### The data
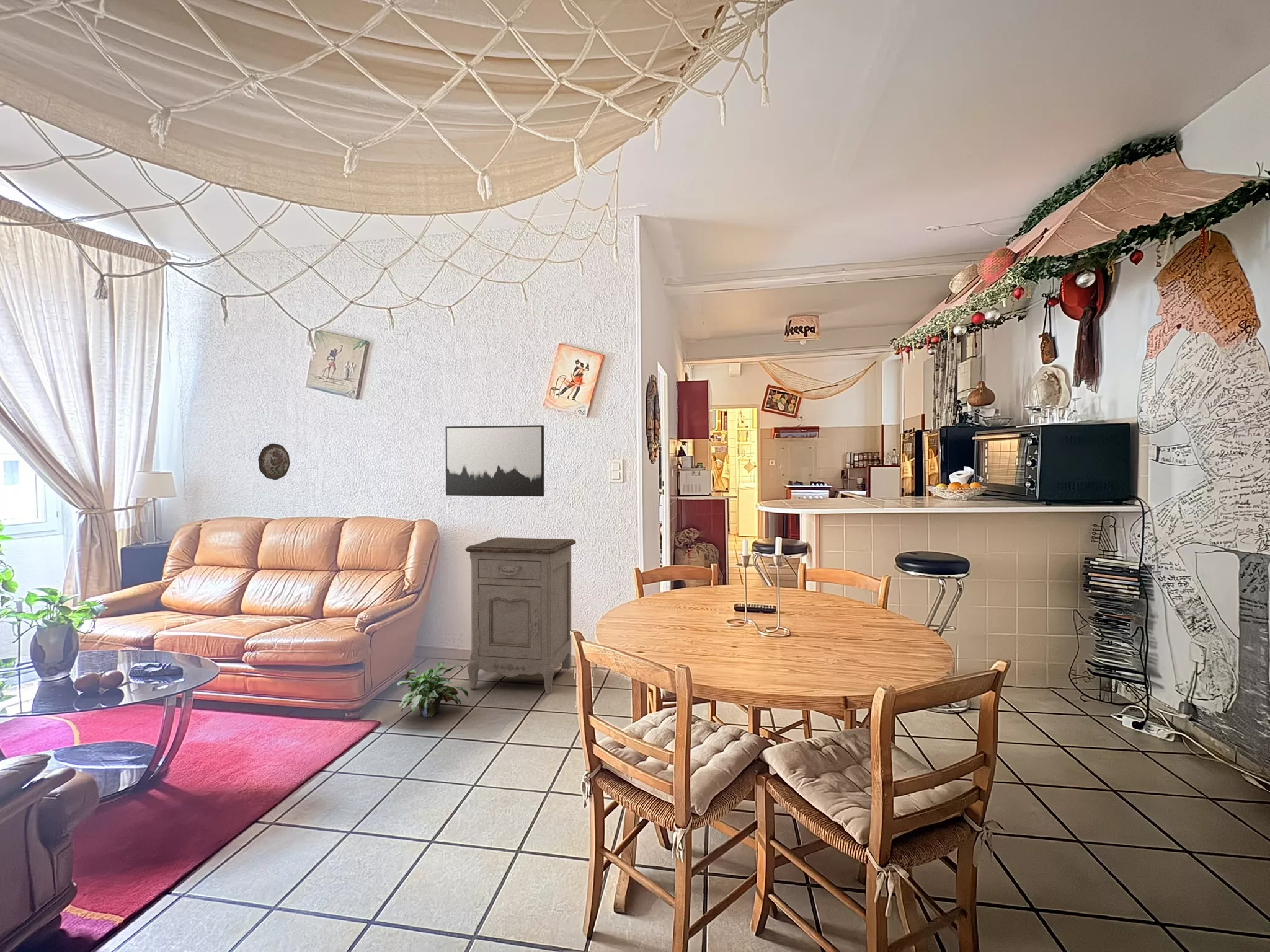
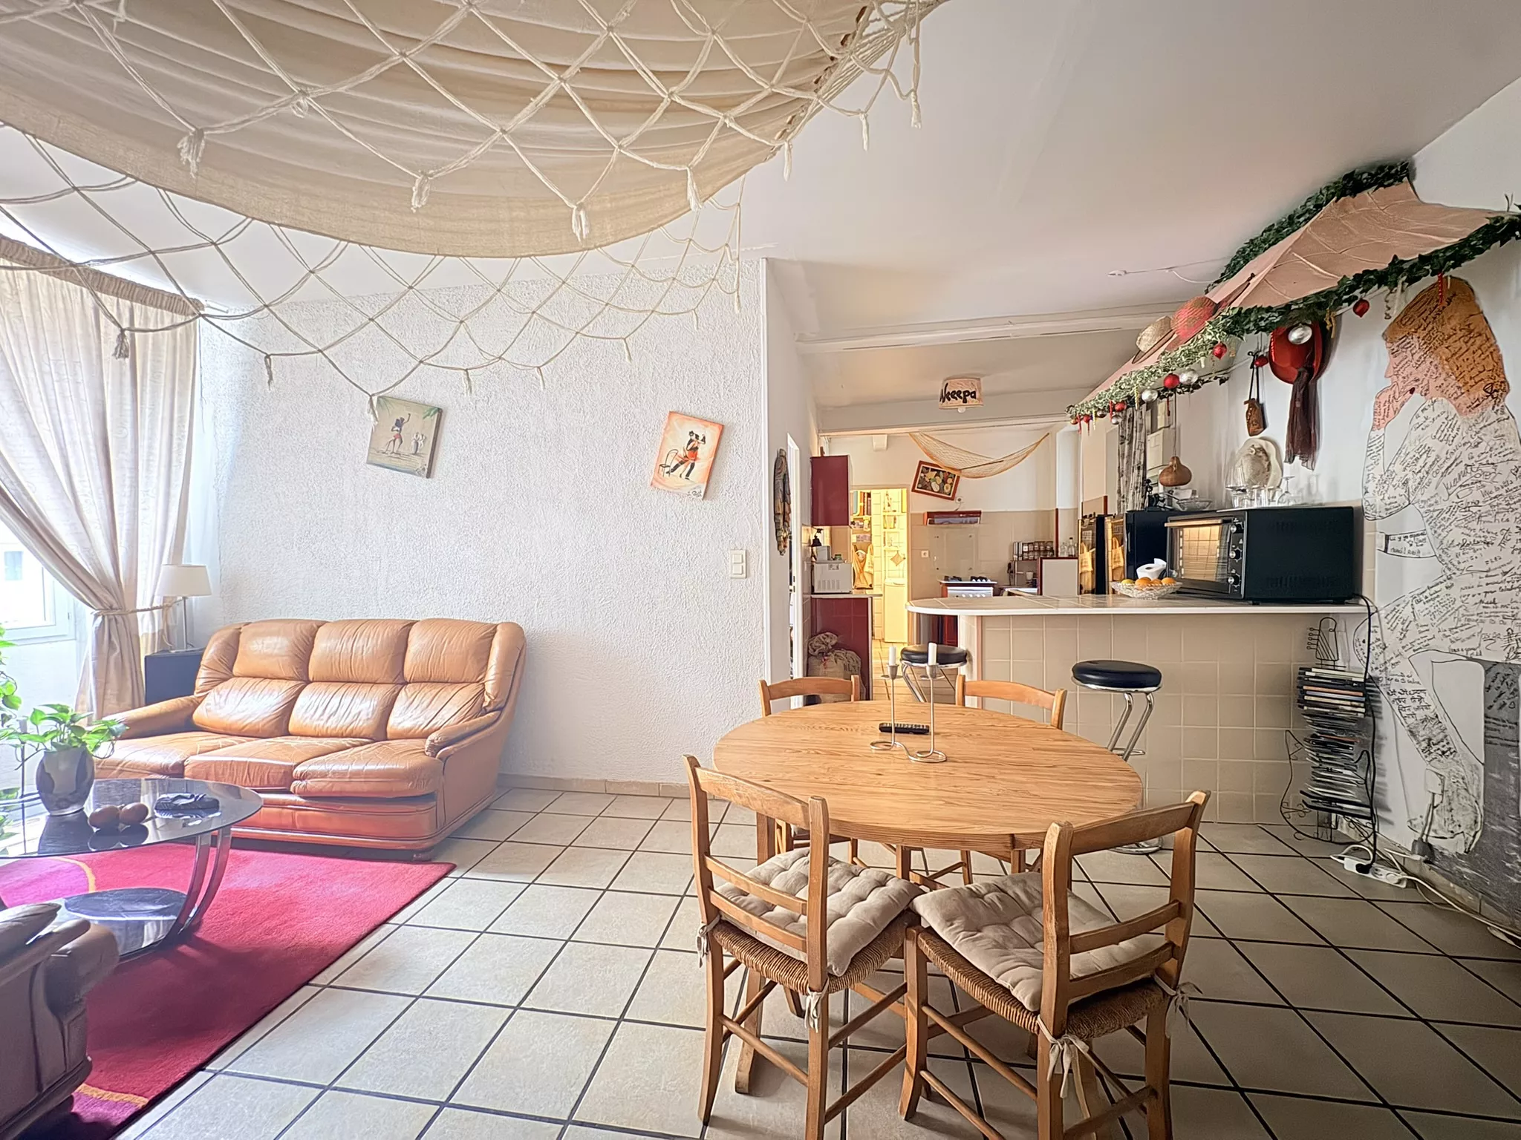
- potted plant [396,661,469,718]
- decorative plate [257,443,290,480]
- nightstand [465,537,577,695]
- wall art [445,425,545,497]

### Problem details
Nothing but the pictures may be dropped as you repeat the listing above exactly.

### Solution
- potted plant [396,661,469,718]
- decorative plate [257,443,290,480]
- nightstand [465,537,577,695]
- wall art [445,425,545,497]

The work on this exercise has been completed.